Nabila mendengus, lalu kembali mengelap keringatnya. Ia percaya diet ini akan berhasil karena govan mendukungnya.
***
Kryuuuuk...
Perut Nabila berbunyi pelan, rasa lapar tak tertahankan, ia bangkit dari tempat tidur dan berjalan menuju dapur.
"Wanginya enak," gumam Nabila mencium aroma sedap saat mendekati ruang makan, membuat perutnya semakin protes.
Nabila mempercepat langkahnya, penasaran makanan apa yang sedang dimasak Govan.
Namun, begitu sampai di meja makan, langkahnya terhenti dan matanya membelalak.
"I... Itu..." Nabila melihat Govan berdiri santai, mengenakan kaos polos dan celana pendek, tangannya sibuk menata piring.
Tapi yang membuat Nabila tercengang adalah menu makan malamnya, bukan ayam goreng renyah atau steak menggoda seperti yang ia harapkan, melainkan semangkuk besar salad segar dengan potongan ayam panggang tanpa kulit.

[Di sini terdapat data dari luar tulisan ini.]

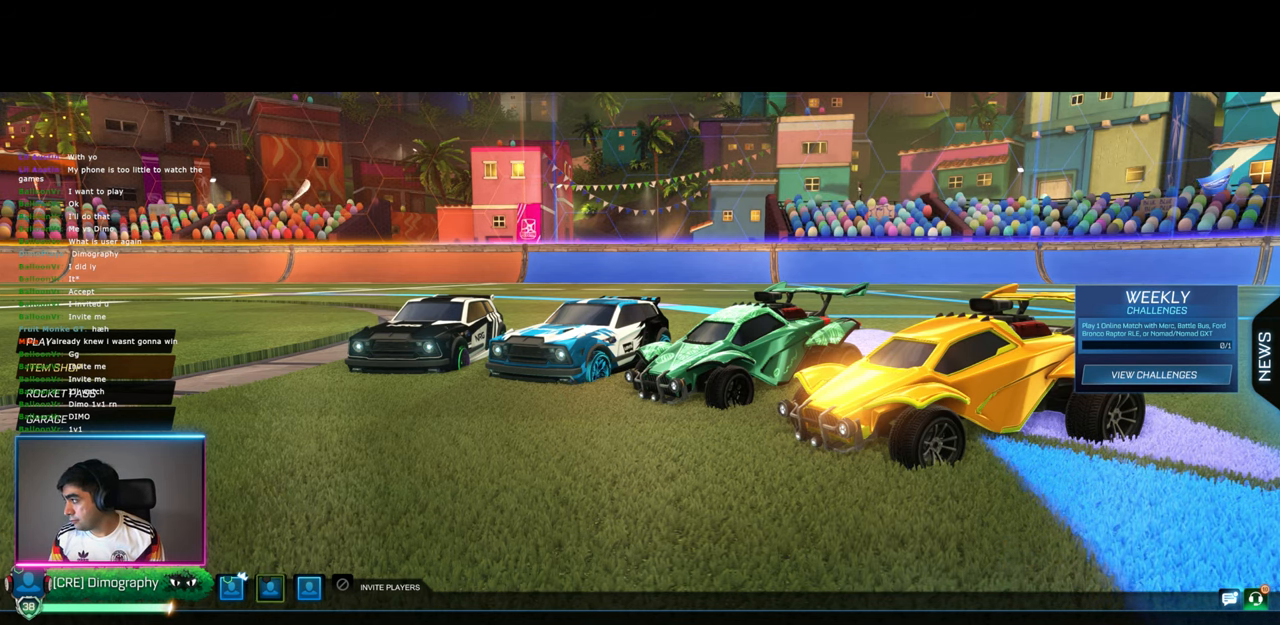
{"keys": [], "mouse": [], "events": [[234, "mouse_left", "down"], [334, "mouse_left", "up"]]}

"Lapar, ya?" tanya Govan santai, menyeringai saat melihat Nabila yang terpaku di pintu dapur. .
“Paha ayamku mana?” Nabila menelan ludah, matanya masih mencari-cari makanan lain.
"Kamu lupa? Katanya kamu mau diet. Sekarang Paman yang atur pola makanmu, malam ini kita makan sehat." Govan tertawa kecil, lalu berjalan mendekat dan mencubit pipinya pelan.
Nabila mendesah kesal, wajahnya memelas. Govan menggeleng, menarik kursi dan menyuruhnya duduk.
"Udah jangan banyak protes, katanya mau diet." Govan duduk di sebelah Nabila.
Nabila mendesah, menatap salad di hadapannya seolah itu adalah musuh besar. Namun, begitu ia menyendok sedikit dan memasukkannya ke mulut, ia terkejut.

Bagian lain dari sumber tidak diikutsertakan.